Abujamra (publicado originalmente em 5/5/2015)
Sobre Antônio Abujamra, morto terça passada aos 82 anos, escrevi duas vezes neste espaço: foi em 2004 e 2005. Na primeira o assunto era ‘Provocações’, o programa que o consagrou. Na segunda, era a peça ‘A Voz do Provocador’, apresentada em São Paulo, que tive o privilégio de assistir. Ao término da apresentação, Abu, como era chamado por quase todos, saiu do palco, foi para a sala do teatro. Ali ficou sentado no sofá a espera dos fãs. Não cheguei perto. Olhei-o de longe. Eu temia ser espinafrado.
A história dele está encravada a das muitas artes. Passa fundamentalmente pelo teatro, chega à TV e inclui o cinema e a literatura, sobretudo a poesia. Ninguém declamava como Abujamra. Ninguém. O ‘Provocações’, comandado por ele desde 6 de agosto de 2000, é a prova disto. Quem não se emociona ao escutá-lo em ‘O Guardador de Rebanhos’, por exemplo? Santo YouTube. Eterniza de certa forma a infinidade de momentos do ator, diretor, apresentador, produtor e iluminador... Abu era multimídia.

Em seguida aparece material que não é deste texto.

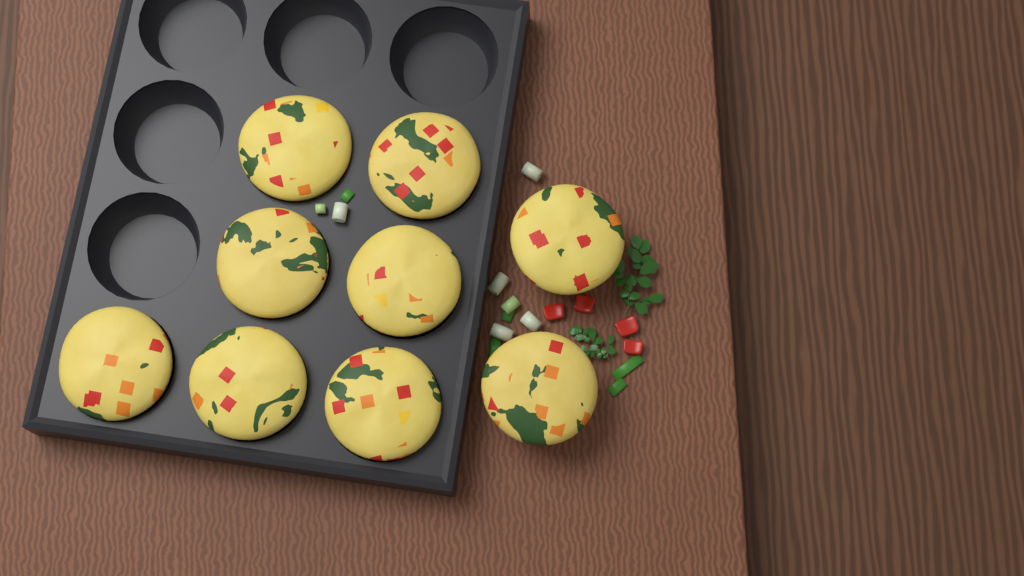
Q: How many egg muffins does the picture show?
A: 9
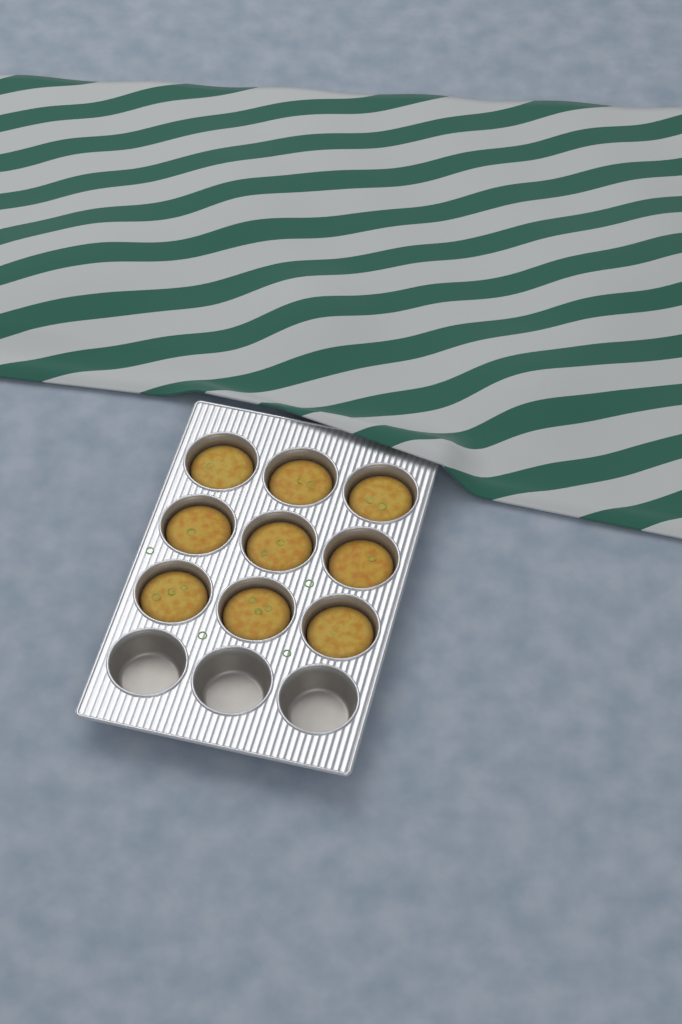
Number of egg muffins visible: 9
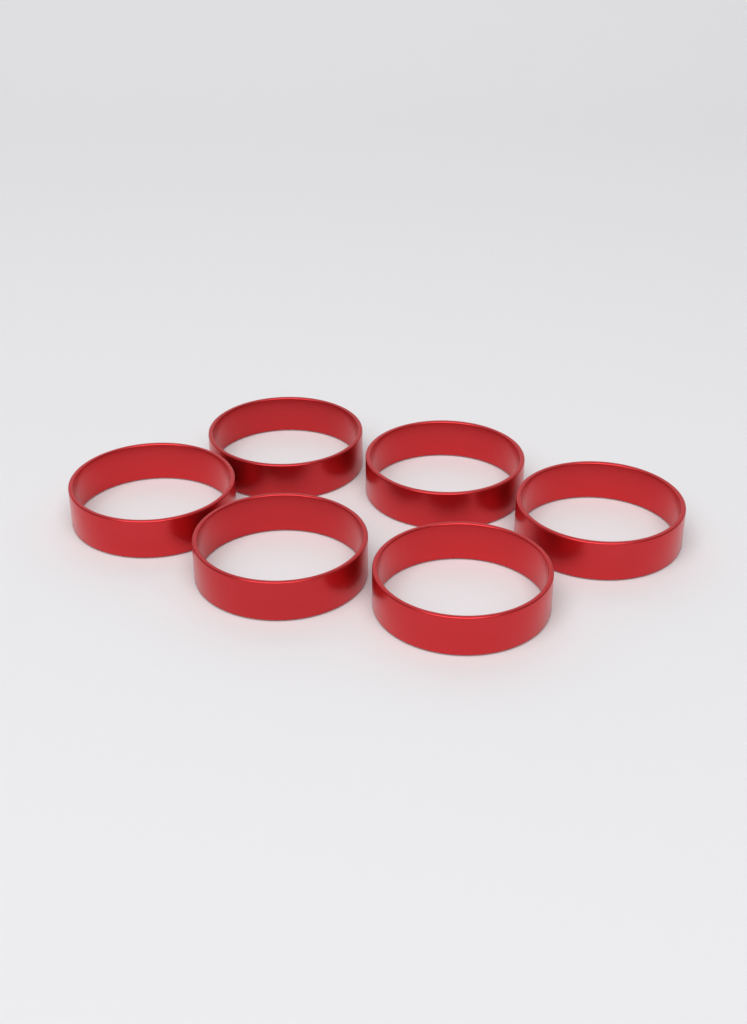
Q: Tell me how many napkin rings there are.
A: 6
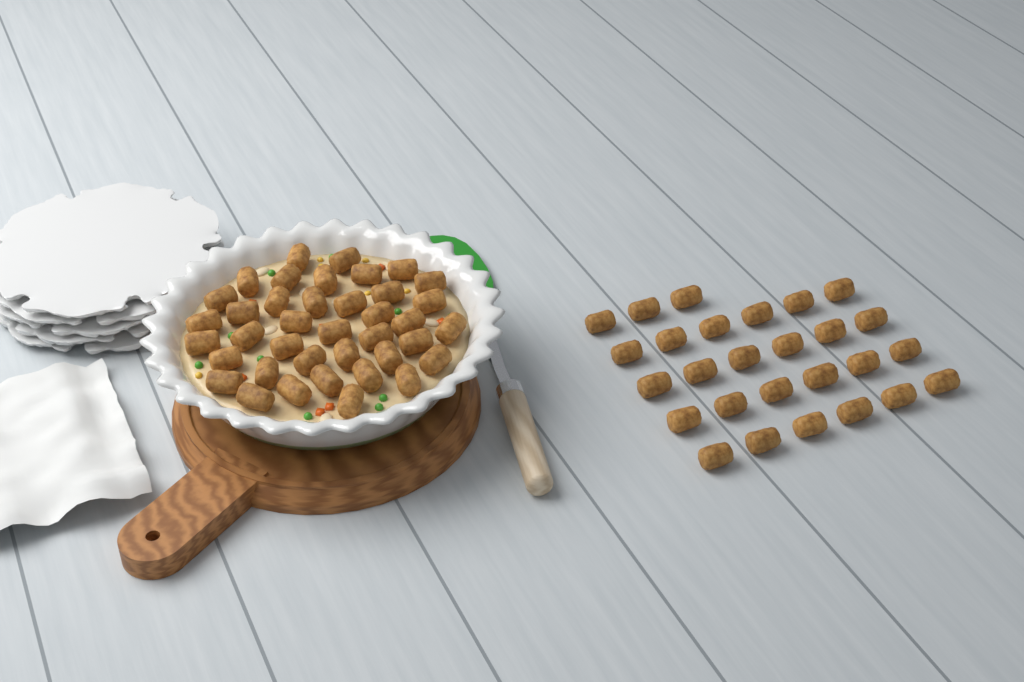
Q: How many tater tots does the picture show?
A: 66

Sabia de cor frases de filósofos, escritores, poetas, e as declamava como os poemas. ‘Tenho uma frase pra você’, costuma dizer, de vez em quando, a um convidado do ‘Provocações’. O arquivo de histórias também era recheado. “Uma vez encontrei o Silvio Santos nos corredores da Tupi e falei: ‘Silvio, para com essas bobagens que você faz! Isso nada acrescenta aos outros, só programa ruim.’. Hoje, ele está milionário e eu na sarjeta.” Claro, era exagero. A imolação, aliás, o caracterizava. Amava os fracassos.
Em 1989 conheceu a fama nacional na novela ‘Que Rei Sou Eu?’ ao dar vida ao bruxo Ravengar. Mas no mesmo ano faria, ao meu ver, o papel definitivo, e sem nome, no filme ‘A Festa’ de Ugo Giorgetti. Conquistou muitos prêmios tanto com um como com o outro. Neurastênico confesso, impelia os seus entrevistados na atração da TV Cultura. Quando Jô Soares o levou ao ‘Programa do Jô’, Abu deu um autêntico baile em cena. ‘Nós artistas – e incluímos você – somos especiais’, cutucou o provocador.
No teatro, reinou ao lado de grandes como José Celso Martinez Correa, Augusto Boal, Antunes Filho. Transformou o mau humor numa falsa carta na manga. Em 14 de fevereiro de 2013 morreu a esposa Cibelia, aos 77 anos. Talvez Abu tenha começado a desistir de tudo a partir de então.